- _ACTIVITIES_:
[A] According to the passage on a week of saints, why is Joseph judged not to have been a rich man?
[B] Reproduce verbatim the part of the passage on a week of saints between "A Week of Saints..." and "lamb to sacrifice.", inclusive.

- _PASSAGE TO READ_:
- Opening Delimiter -

Sunday 18 March 2012

A Week of Saints...

It began on Saturday with St. Patrick and it continues this week with the Feast Day of St. Joseph on 19 March and St. Cuthbert on 20 March. Both these men have much to offer our faith and our concept of how God works in our lives...

We know Joseph was a carpenter, a working man. The cynical Nazarenes ask about Jesus: "Is this not the carpenter's son?" Joseph was not a rich man, for all he could afford as an offering were two turtle-doves or pigeons when he took Jesus to the Temple to be circumcised. Those with more money would have taken a lamb to sacrifice. 

We know Joseph was a compassionate man. When he discovered that his fiancee, Mary, was pregnant, he knew that the child was not his but was yet unaware that Mary was carrying the Son of God. He planned to divorce Mary according to Hebrew law but he was concerned for her suffering and safety. Joseph knew that women accused of adultery could be stoned to death so he decided to divorce here quietly and not bring shame or persecution to her.

- Closing Delimiter -

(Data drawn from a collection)
- Opening Delimiter -

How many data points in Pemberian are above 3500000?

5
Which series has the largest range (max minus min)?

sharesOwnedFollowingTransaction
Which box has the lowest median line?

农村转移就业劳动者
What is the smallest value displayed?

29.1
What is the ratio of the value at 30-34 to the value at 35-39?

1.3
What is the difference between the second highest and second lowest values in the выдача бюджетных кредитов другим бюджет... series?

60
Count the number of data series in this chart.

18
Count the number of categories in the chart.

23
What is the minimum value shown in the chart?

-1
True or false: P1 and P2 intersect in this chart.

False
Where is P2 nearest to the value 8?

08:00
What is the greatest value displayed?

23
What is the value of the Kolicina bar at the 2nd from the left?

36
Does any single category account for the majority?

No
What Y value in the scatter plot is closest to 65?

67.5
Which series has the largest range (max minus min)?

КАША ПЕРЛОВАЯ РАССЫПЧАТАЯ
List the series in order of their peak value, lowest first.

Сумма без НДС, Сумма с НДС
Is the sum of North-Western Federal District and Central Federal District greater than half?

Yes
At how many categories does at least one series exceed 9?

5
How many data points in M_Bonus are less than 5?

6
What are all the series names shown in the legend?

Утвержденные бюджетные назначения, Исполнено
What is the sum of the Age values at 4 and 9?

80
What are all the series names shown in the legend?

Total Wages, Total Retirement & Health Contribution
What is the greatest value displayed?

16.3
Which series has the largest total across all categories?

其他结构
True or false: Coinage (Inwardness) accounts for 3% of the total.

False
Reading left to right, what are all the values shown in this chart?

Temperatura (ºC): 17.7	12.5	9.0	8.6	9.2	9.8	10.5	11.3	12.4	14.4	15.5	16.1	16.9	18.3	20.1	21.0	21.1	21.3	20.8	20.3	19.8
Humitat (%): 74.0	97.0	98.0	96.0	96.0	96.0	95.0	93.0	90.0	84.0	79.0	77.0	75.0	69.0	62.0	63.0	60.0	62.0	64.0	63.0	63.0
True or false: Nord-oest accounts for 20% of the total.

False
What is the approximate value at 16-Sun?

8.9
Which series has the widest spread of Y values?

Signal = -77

- Closing Delimiter -

- _SOLUTIONS TO THE PROBLEMS_:
[A] When he took Jesus to the Temple, all Joseph could afford as an offering were two turtle-doves or pigeons. Those with more money would have taken a lamb to sacrifice.

[B]
A Week of Saints...

It began on Saturday with St. Patrick and it continues this week with the Feast Day of St. Joseph on 19 March and St. Cuthbert on 20 March. Both these men have much to offer our faith and our concept of how God works in our lives...

We know Joseph was a carpenter, a working man. The cynical Nazarenes ask about Jesus: "Is this not the carpenter's son?" Joseph was not a rich man, for all he could afford as an offering were two turtle-doves or pigeons when he took Jesus to the Temple to be circumcised. Those with more money would have taken a lamb to sacrifice.